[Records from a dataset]
-- Opening Marker --

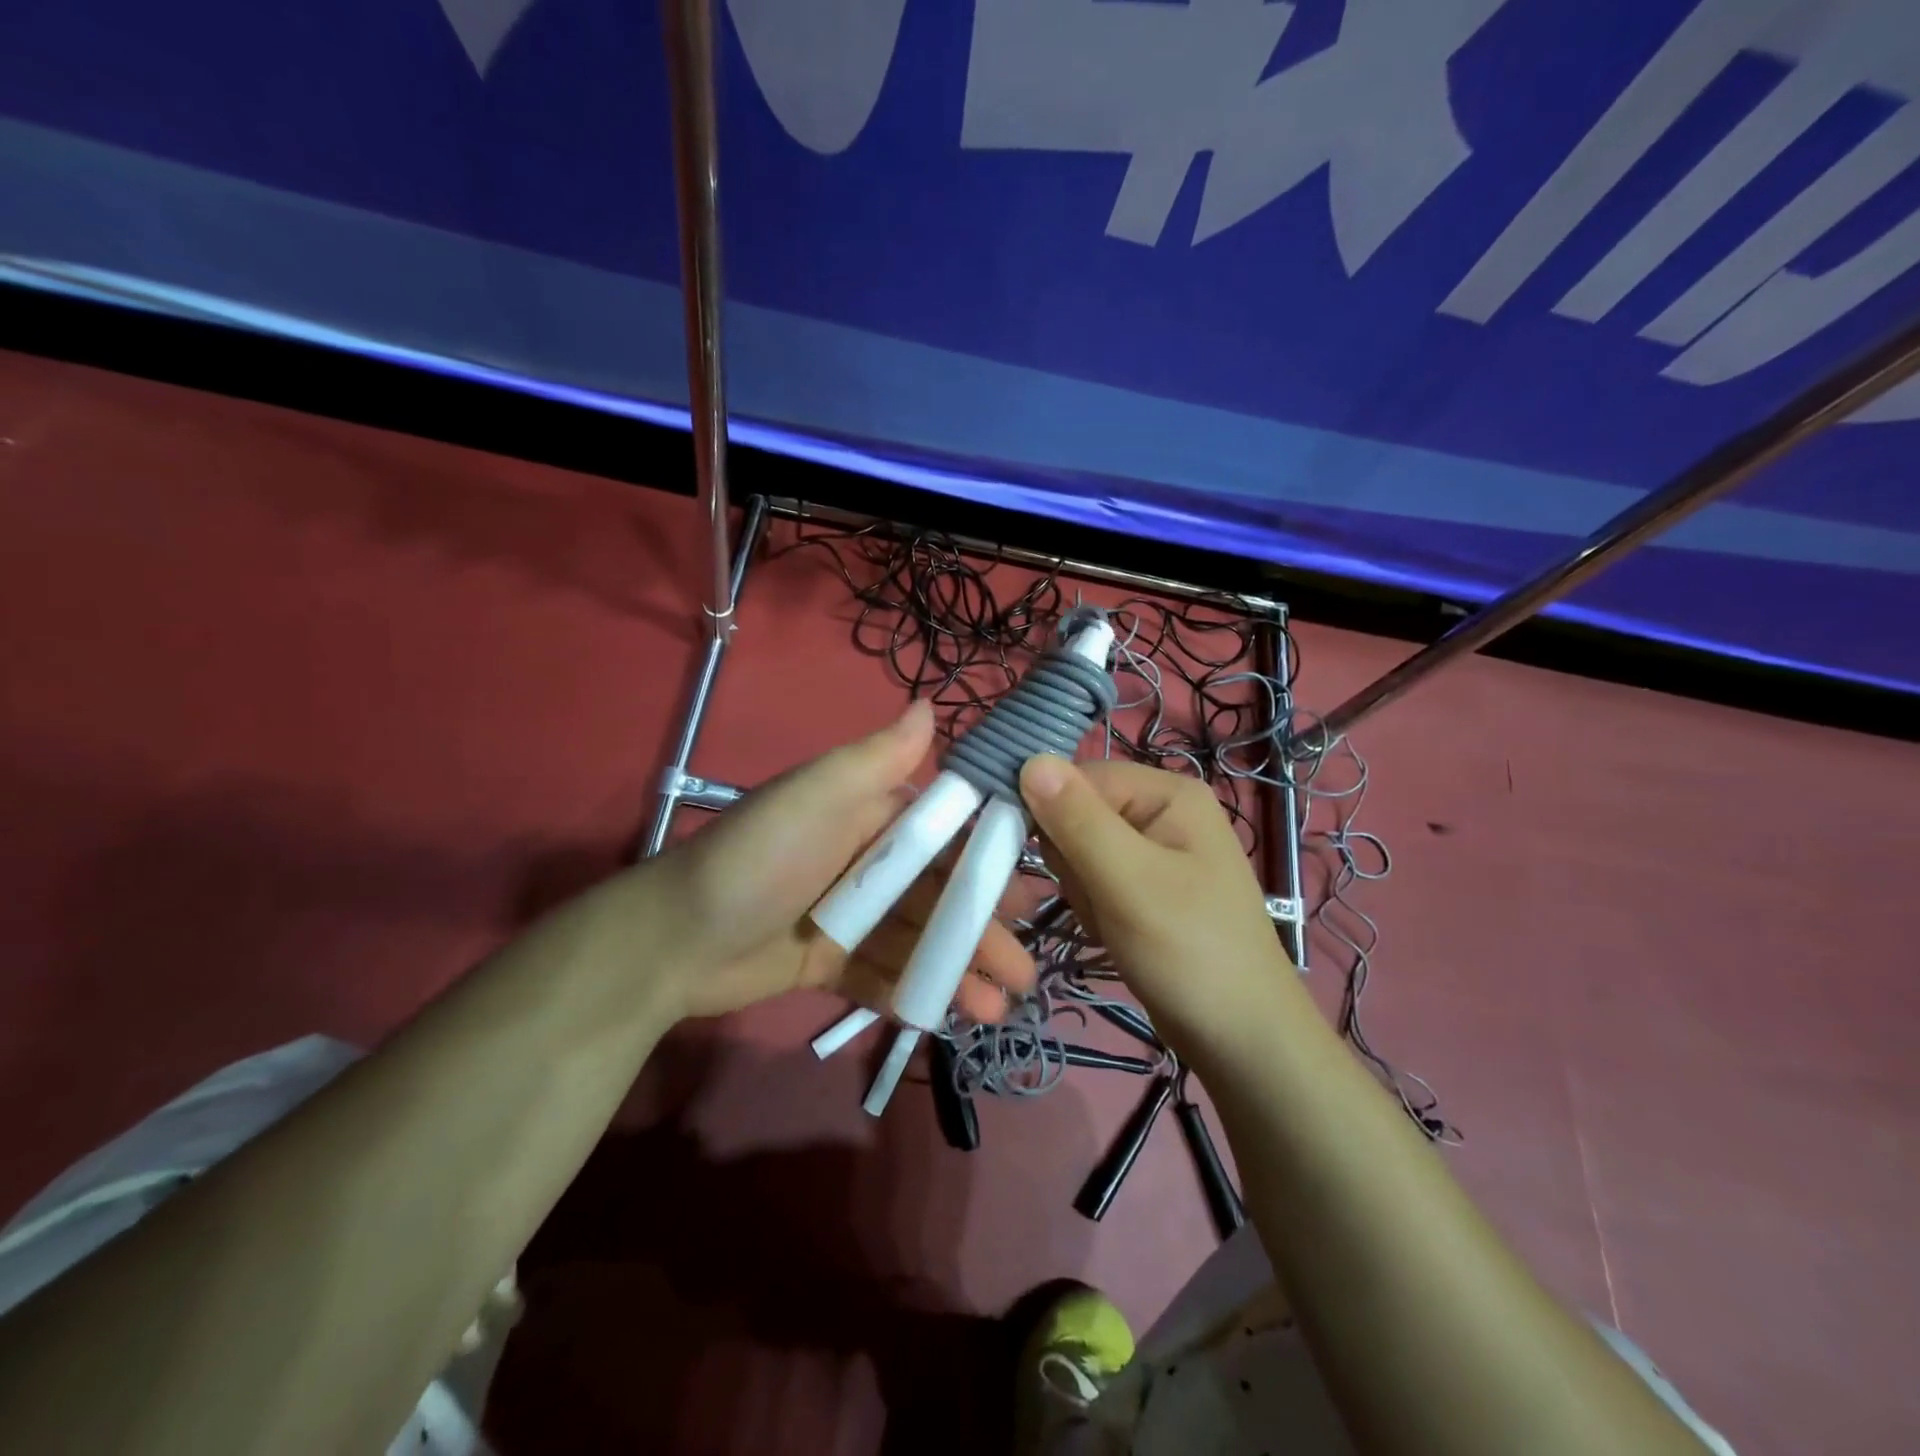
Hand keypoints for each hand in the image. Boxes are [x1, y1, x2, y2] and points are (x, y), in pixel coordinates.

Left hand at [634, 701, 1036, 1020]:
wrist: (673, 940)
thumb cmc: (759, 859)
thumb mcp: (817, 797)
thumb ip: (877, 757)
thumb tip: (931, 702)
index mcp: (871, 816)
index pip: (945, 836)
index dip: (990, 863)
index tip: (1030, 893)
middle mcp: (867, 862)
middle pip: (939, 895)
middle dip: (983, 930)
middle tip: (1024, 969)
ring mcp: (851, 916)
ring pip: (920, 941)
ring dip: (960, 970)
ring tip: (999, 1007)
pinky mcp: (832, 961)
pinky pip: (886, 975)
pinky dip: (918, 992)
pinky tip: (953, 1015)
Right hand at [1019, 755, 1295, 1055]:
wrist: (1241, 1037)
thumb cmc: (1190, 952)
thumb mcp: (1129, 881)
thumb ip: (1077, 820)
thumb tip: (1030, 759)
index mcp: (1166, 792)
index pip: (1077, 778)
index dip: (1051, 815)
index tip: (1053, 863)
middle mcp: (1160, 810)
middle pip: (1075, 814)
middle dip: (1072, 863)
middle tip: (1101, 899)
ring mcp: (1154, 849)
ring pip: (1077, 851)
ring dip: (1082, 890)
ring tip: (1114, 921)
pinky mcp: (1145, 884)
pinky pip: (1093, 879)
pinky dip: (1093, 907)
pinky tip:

-- Closing Marker --

• Work to complete:
Word for word, set down every line of the records above, and leave the pictures out.

• Written solution:
Hand keypoints for each hand in the image. Boxes are [x1, y1, x2, y2] and points are (x, y), in pixel coordinates.

Left hand at [634, 701, 1036, 1020]:
wrist: (673, 940)
thumb cmc: (759, 859)
thumb mcp: (817, 797)
thumb ip: (877, 757)
thumb tip: (931, 702)
index mcp: (871, 816)
index pip: (945, 836)
index dip: (990, 863)
index tip: (1030, 893)
middle mcp: (867, 862)
middle pip: (939, 895)
middle dip: (983, 930)
middle tip: (1024, 969)
ring mcp: (851, 916)
ring pip: (920, 941)
ring dip: (960, 970)
ring tip: (999, 1007)
pinky mcp: (832, 961)
pinky pip: (886, 975)
pinky dip: (918, 992)
pinky tip: (953, 1015)
Right hand at [1019, 755, 1295, 1055]:
wrist: (1241, 1037)
thumb cmc: (1190, 952)
thumb mcp: (1129, 881)
thumb ip: (1077, 820)
thumb tip: (1030, 759)
index mcp: (1166, 792)
index pip: (1077, 778)
index dip: (1051, 815)
index tip: (1053, 863)
middle mcp: (1160, 810)
middle pip: (1075, 814)
middle dip: (1072, 863)
middle tip: (1101, 899)
ring mcp: (1154, 849)
ring pip: (1077, 851)
ring dip: (1082, 890)
ring tip: (1114, 921)
pinky mcp: (1145, 884)
pinky pip: (1093, 879)
pinky dip: (1093, 907)
pinky tip:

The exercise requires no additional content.